Top Headlines: Archives 2014 & Earlier

Top Headlines 3/28

Child Welfare

Oran Yaniv and Rich Schapiro of the New York Daily News run down the details on two child welfare caseworkers in the city who have been indicted in the homicide of Marchella Brett-Pierce, a 4-year-old girl.

Fellow caseworkers took to the court of public opinion over the weekend with a basic message: fire them, but don’t prosecute them.

Rhode Island plans to shave $25 million off the child welfare budget for 2012, and child welfare officials couldn’t be more pleased, reports Lynn Arditi of the Providence Journal. The state is moving toward a system with less out-of-home placements and more in-home services.

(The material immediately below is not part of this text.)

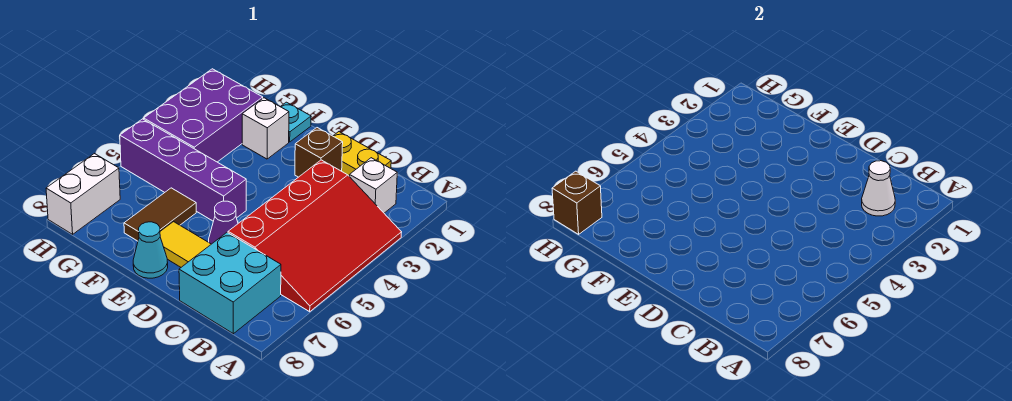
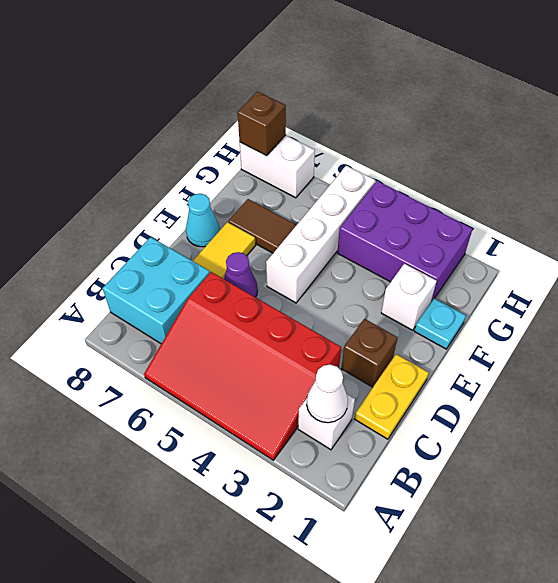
purple 1x4 brick [120,119,246,221] -> white 1x4 brick [266,166,375,303]

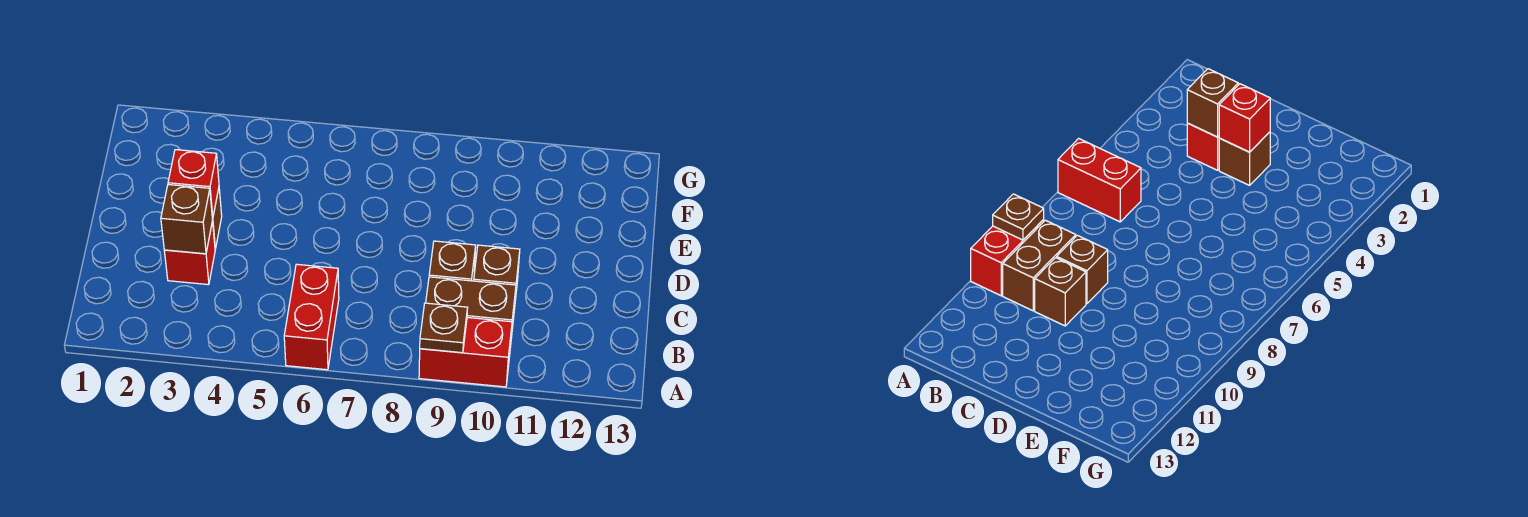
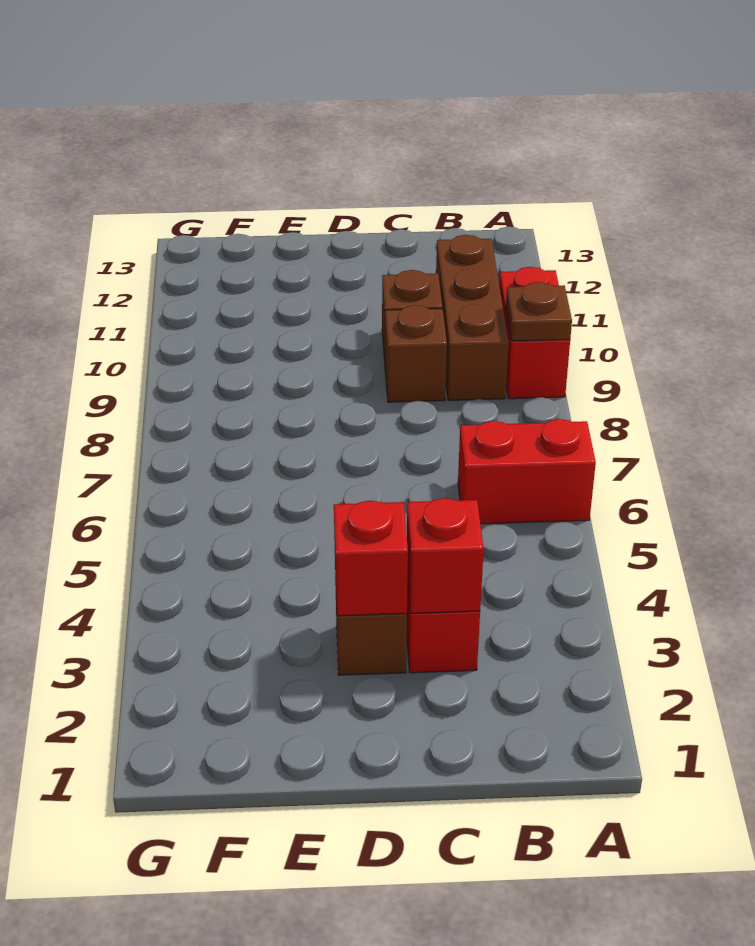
brown 1x2 brick [426,277,516,338] -> brown 1x3 brick [436,235,509,400]
brown 1x1 brick [161,185,213,254] -> red 1x1 brick [407,498,484,613]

Problems with the computer system used by Maryland’s child welfare agency might be creating dangerous holes in the monitoring of children, reports Meredith Cohn of The Baltimore Sun.

Education/Jobs

Michael Moss of the New York Times reports on a Philadelphia school and the push by parents and school officials to curb sugary snacking by students.

A nonprofit college is getting caught up in California’s effort to curb state funds that go to schools where students are frequently unable to pay back their federal loans, reports Matt Krupnick of the Contra Costa Times.

Meanwhile, increased demand at California’s community colleges is keeping many students from accessing classes they need to take in order to get a degree, reports Nanette Asimov of the San Francisco Chronicle.

Loosen the laws and give teens a chance to work, blogs Douglas French on the website of the Christian Science Monitor.

Juvenile Justice

Holly Herman of The Reading Eagle reports that the Pennsylvania Superior Court ruled against two inmates seeking to have life without parole sentences vacated for homicides they committed as juveniles. The appeal of the two men was based largely on the recent ban on life without parole sentences for juveniles convicted of non-homicides, which was imposed by the U.S. Supreme Court.  

A California attorney who studied the Luzerne County, Pa. juvenile court scandal said in a law journal article that such a scandal would be unlikely in California, reports Sheena Delazio of Pennsylvania’s Times Leader.